Rewrite the first two columns of matrix A to the right of the third column:

<BlockMath math="\begin{array}{|ccc|cc} a_{11} & a_{12} & a_{13} & a_{11} & a_{12} \\ a_{21} & a_{22} & a_{23} & a_{21} & a_{22} \\ a_{31} & a_{32} & a_{33} & a_{31} & a_{32} \end{array}" />

This helps us visualize the diagonals that will be multiplied.

**Step 2: Calculate the Sum of the Products of the Positive Diagonals**

Multiply the elements along the three diagonals from the top-left to the bottom-right. Sum these products, let's call it <InlineMath math="D_{\text{positive}}" />.

<div className="flex flex-col gap-4">
  <BlockMath math="D_{\text{positive}} = (a_{11} \cdot a_{22} \cdot a_{33}) + (a_{12} \cdot a_{23} \cdot a_{31}) + (a_{13} \cdot a_{21} \cdot a_{32})" />
</div>

The first term is the product of the main diagonal. The second and third terms are products of parallel diagonals involving elements from the copied columns.

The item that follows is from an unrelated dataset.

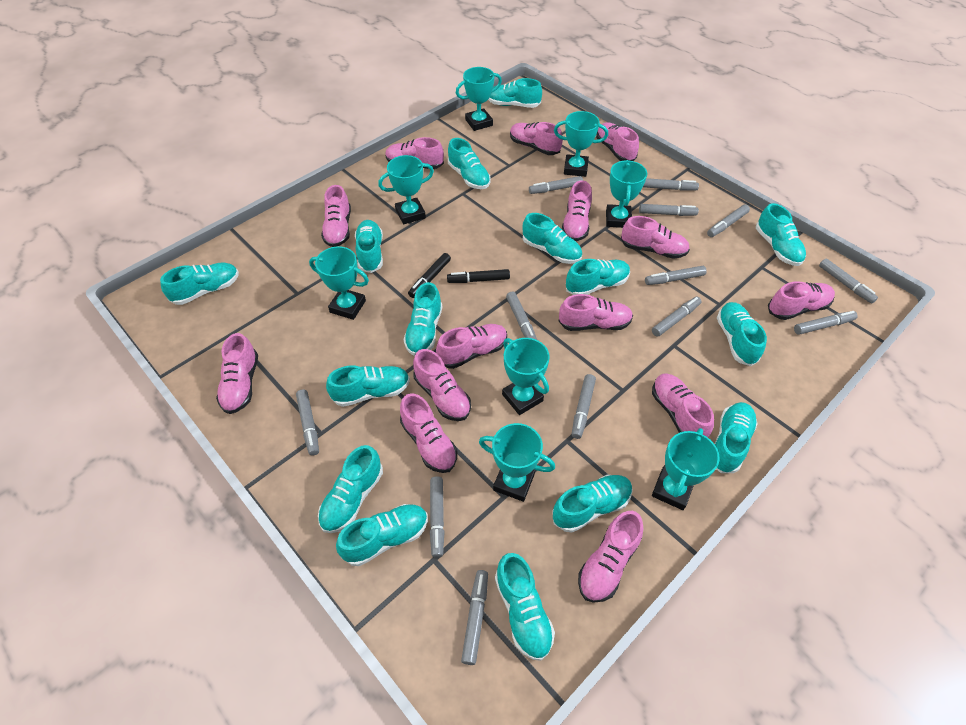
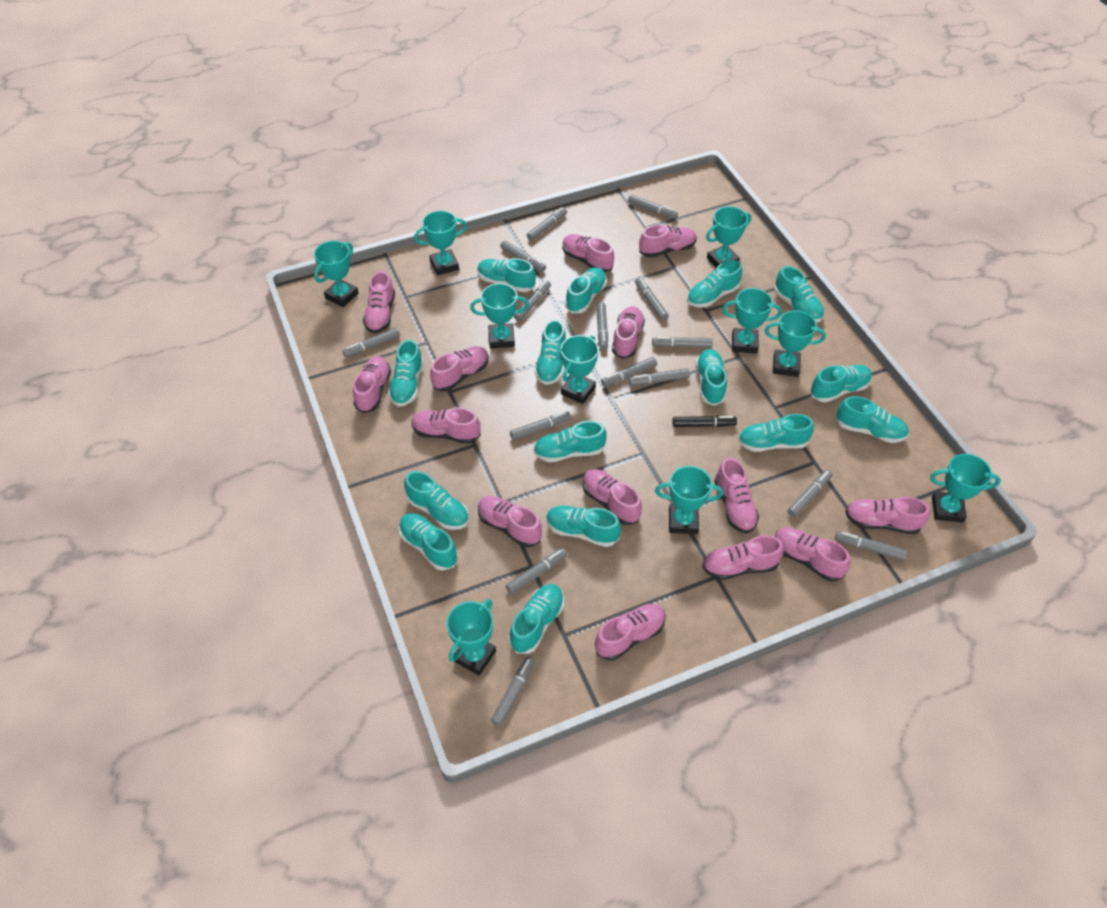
black marker: 2 -> 1
grey marker: 13 -> 15
turquoise trophy: 8 -> 10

**Step 3: Calculate the Sum of the Products of the Negative Diagonals**

Multiply the elements along the three diagonals from the top-right to the bottom-left. Sum these products, let's call it <InlineMath math="D_{\text{negative}}" />.

<div className="flex flex-col gap-4">
  <BlockMath math="D_{\text{negative}} = (a_{13} \cdot a_{22} \cdot a_{31}) + (a_{11} \cdot a_{23} \cdot a_{32}) + (a_{12} \cdot a_{21} \cdot a_{33})" />
</div>

The first term is the product of the secondary diagonal (anti-diagonal). The second and third terms are products of parallel diagonals involving elements from the copied columns, moving towards the bottom-left.

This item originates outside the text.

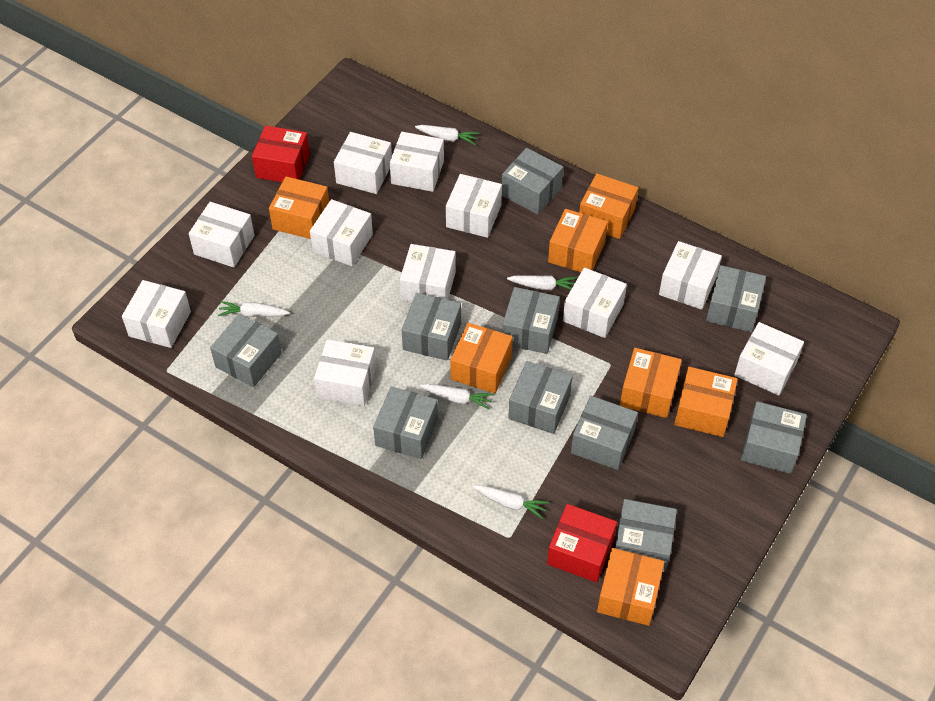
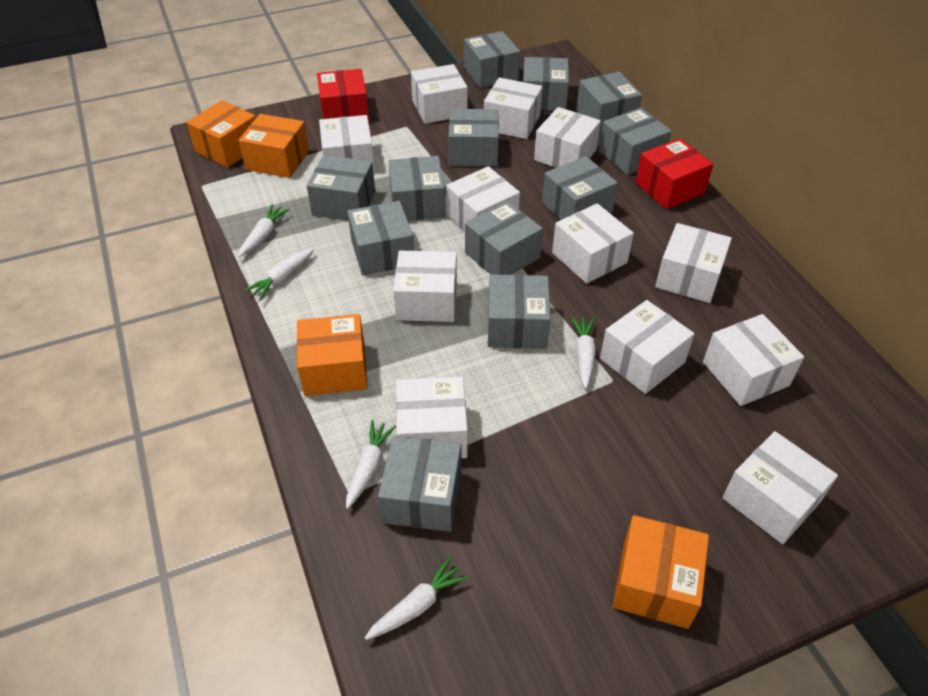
grey box: 10 -> 12
orange box: 7 -> 4
white box: 11 -> 12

**Step 4: Calculate the Final Determinant**

The determinant of matrix A, <InlineMath math="\det(A)" />, is the difference between <InlineMath math="D_{\text{positive}}" /> and <InlineMath math="D_{\text{negative}}" />:

<BlockMath math="\det(A) = D_{\text{positive}} - D_{\text{negative}}" />

Substitute the values of <InlineMath math="D_{\text{positive}}" /> and <InlineMath math="D_{\text{negative}}" />:

<BlockMath math="\det(A) = (a_{11}a_{22}a_{33} + a_{12}a_{23}a_{31} + a_{13}a_{21}a_{32}) - (a_{13}a_{22}a_{31} + a_{11}a_{23}a_{32} + a_{12}a_{21}a_{33})" />

Or, after distributing the negative sign:

<BlockMath math="\det(A) = a_{11}a_{22}a_{33} + a_{12}a_{23}a_{31} + a_{13}a_{21}a_{32} - a_{13}a_{22}a_{31} - a_{11}a_{23}a_{32} - a_{12}a_{21}a_{33}" />

### Visualizing Sarrus Method

To visualize this process, we can write:

<BlockMath math="\det(A) = \left| \begin{matrix} a_{11} & a_{12} & a_{13} \\ a_{21} & a_{22} & a_{23} \\ a_{31} & a_{32} & a_{33} \end{matrix} \right|" />

Then, using Sarrus' Method, we expand the matrix and identify the multiplication paths:

<div className="flex flex-col gap-4">
  <BlockMath math="\begin{array}{ccc|cc} a_{11} & a_{12} & a_{13} & a_{11} & a_{12} \\ a_{21} & a_{22} & a_{23} & a_{21} & a_{22} \\ a_{31} & a_{32} & a_{33} & a_{31} & a_{32} \end{array}" />
  <BlockMath math="\begin{array}{l} \text{Positive Paths } (\searrow): \\ \quad + (a_{11} \cdot a_{22} \cdot a_{33}) \\ \quad + (a_{12} \cdot a_{23} \cdot a_{31}) \\ \quad + (a_{13} \cdot a_{21} \cdot a_{32}) \end{array}" />
  <BlockMath math="\begin{array}{l} \text{Negative Paths } (\swarrow): \\ \quad - (a_{13} \cdot a_{22} \cdot a_{31}) \\ \quad - (a_{11} \cdot a_{23} \cdot a_{32}) \quad (\text{from } a_{11} \text{ col. 4}) \\ \quad - (a_{12} \cdot a_{21} \cdot a_{33}) \quad (\text{from } a_{12} \text{ col. 5}) \end{array}" />
</div>

Thus, the complete formula becomes:

<BlockMath math="\det(A) = (a_{11}a_{22}a_{33} + a_{12}a_{23}a_{31} + a_{13}a_{21}a_{32}) - (a_{13}a_{22}a_{31} + a_{11}a_{23}a_{32} + a_{12}a_{21}a_{33})" />

## Important Limitation of Sarrus Method

Sarrus' method is **only applicable to 2x2 and 3x3 matrices**. For matrices of higher order (e.g., 4x4), this method cannot be used. Other methods such as cofactor expansion or row reduction are required for such cases.